Excerpted passage:
• • •

Cindy Fernandez-Nixon 
Senior Project RAMS Manager, Ansaldo STS USA; Owner & Executive Producer, La Rumba Productions / Latin Media Productions LLC
Cindy Fernandez-Nixon wasn’t always so keen on Pittsburgh, but she decided that if she were to make a home in the city, she also would make some changes. “If I’m staying in Pittsburgh, I’m going to do things so that all the other Latinos stay, too,” she told herself. First, she started “La Rumba,” the city’s first bilingual music radio show, on 88.3 FM WRCT. It isn’t just about music; she also uses her show as a hub of information for goings-on in the Latino community. For its first anniversary, she hosted a live event — which turned into a series of live events, incorporating everything from hip-hop to reggaeton to bachata. In 2011, she started hosting and helping to produce the first bilingual TV segment for WQED-TV. Today, her work has helped to bring together a bilingual Latino community in Pittsburgh around music, events and businesses. Fernandez-Nixon admits that her motive for entering into this work was selfish: She wanted to be happy. “The thing is that once you are happy yourself, you make other people happy,” she explains.
Asha Persaud 
Executive Director, The Hope Learning Center
When Asha Persaud first started working with children with developmental disabilities, she says she knew nothing, quite literally. On her first day, she was directed to work with a nonverbal child; afterward, she and the child spent two hours staring at each other. She realized that she had a whole lot to learn. Today she is the executive director of The Hope Learning Center, which has locations in Wexford and Peters Township and offers children with developmental disorders individually focused therapies. Established in 2007, the center offers full- and part-time programs, as well as one-on-one, group and outpatient offerings, child care, summer camps and support groups for parents and siblings. As of this year, it also includes the Hope Academy, a licensed private academic school. “I want to do as much as I possibly can to help the kids and help the families to make their lives easier,” she says. Earlier this year, The Hope Learning Center moved to a larger facility, more than tripling its space. It’s already paying off — enrollment this school year also has tripled.

• • •

Data extracts:
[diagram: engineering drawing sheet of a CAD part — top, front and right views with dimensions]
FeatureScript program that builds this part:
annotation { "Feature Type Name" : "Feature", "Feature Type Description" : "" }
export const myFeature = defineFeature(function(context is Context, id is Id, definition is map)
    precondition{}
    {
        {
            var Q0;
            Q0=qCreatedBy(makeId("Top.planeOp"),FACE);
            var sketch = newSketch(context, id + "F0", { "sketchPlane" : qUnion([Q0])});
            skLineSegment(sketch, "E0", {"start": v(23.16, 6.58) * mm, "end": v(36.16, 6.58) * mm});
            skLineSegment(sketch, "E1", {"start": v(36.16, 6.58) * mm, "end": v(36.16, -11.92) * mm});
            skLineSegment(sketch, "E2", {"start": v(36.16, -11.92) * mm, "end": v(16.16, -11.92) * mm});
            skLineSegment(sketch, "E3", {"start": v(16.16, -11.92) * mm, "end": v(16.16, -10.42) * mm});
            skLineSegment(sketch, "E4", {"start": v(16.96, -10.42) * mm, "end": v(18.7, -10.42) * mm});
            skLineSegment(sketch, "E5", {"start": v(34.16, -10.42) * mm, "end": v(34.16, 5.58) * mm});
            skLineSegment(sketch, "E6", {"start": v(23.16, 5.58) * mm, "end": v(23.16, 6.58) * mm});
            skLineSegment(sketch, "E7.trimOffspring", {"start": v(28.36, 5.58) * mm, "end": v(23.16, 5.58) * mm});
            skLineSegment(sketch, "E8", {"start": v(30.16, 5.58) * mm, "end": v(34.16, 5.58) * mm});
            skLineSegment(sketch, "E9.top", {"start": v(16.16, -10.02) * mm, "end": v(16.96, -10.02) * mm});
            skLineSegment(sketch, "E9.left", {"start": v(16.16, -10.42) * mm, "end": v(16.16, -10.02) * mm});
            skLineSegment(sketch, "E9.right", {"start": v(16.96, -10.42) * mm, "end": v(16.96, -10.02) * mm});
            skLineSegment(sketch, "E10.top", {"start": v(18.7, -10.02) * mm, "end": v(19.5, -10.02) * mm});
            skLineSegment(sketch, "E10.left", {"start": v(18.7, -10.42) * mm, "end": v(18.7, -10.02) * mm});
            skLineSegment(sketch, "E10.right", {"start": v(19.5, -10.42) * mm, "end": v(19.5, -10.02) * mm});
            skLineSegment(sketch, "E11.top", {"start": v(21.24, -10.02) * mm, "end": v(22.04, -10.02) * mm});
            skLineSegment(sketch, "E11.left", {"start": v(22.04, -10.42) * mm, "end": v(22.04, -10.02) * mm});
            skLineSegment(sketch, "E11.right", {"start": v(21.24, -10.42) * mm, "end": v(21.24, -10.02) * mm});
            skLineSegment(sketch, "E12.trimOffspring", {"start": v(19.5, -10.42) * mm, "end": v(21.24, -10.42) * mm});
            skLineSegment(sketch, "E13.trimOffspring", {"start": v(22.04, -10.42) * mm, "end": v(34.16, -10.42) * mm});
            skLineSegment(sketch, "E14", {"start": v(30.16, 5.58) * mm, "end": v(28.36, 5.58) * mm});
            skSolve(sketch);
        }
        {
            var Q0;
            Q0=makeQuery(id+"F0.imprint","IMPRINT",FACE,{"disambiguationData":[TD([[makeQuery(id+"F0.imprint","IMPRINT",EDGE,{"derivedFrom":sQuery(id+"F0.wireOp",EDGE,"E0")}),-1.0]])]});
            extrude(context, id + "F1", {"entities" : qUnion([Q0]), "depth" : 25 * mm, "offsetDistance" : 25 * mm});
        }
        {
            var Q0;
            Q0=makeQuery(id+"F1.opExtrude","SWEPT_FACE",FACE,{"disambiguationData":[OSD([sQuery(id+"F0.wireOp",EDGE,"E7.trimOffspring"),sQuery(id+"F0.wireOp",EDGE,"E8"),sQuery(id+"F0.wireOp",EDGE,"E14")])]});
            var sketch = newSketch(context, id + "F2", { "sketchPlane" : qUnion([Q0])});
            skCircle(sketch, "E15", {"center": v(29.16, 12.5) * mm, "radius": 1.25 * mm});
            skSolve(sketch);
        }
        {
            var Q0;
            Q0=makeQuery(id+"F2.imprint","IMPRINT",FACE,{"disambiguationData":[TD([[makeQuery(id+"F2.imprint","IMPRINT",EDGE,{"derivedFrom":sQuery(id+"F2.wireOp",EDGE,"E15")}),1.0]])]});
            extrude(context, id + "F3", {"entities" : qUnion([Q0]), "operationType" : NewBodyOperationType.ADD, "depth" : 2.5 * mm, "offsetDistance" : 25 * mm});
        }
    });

• • •

Exercise brief:
Copy out the two profiles above, of Cindy Fernandez-Nixon and Asha Persaud, word for word and in full.

Answer space:
Cindy Fernandez-Nixon 
Senior Project RAMS Manager, Ansaldo STS USA; Owner & Executive Producer, La Rumba Productions / Latin Media Productions LLC
Cindy Fernandez-Nixon wasn’t always so keen on Pittsburgh, but she decided that if she were to make a home in the city, she also would make some changes. “If I’m staying in Pittsburgh, I’m going to do things so that all the other Latinos stay, too,” she told herself. First, she started “La Rumba,” the city’s first bilingual music radio show, on 88.3 FM WRCT. It isn’t just about music; she also uses her show as a hub of information for goings-on in the Latino community. For its first anniversary, she hosted a live event — which turned into a series of live events, incorporating everything from hip-hop to reggaeton to bachata. In 2011, she started hosting and helping to produce the first bilingual TV segment for WQED-TV. Today, her work has helped to bring together a bilingual Latino community in Pittsburgh around music, events and businesses. Fernandez-Nixon admits that her motive for entering into this work was selfish: She wanted to be happy. “The thing is that once you are happy yourself, you make other people happy,” she explains.
Asha Persaud 
Executive Director, The Hope Learning Center
When Asha Persaud first started working with children with developmental disabilities, she says she knew nothing, quite literally. On her first day, she was directed to work with a nonverbal child; afterward, she and the child spent two hours staring at each other. She realized that she had a whole lot to learn. Today she is the executive director of The Hope Learning Center, which has locations in Wexford and Peters Township and offers children with developmental disorders individually focused therapies. Established in 2007, the center offers full- and part-time programs, as well as one-on-one, group and outpatient offerings, child care, summer camps and support groups for parents and siblings. As of this year, it also includes the Hope Academy, a licensed private academic school. “I want to do as much as I possibly can to help the kids and help the families to make their lives easier,” she says. Earlier this year, The Hope Learning Center moved to a larger facility, more than tripling its space. It’s already paying off — enrollment this school year also has tripled.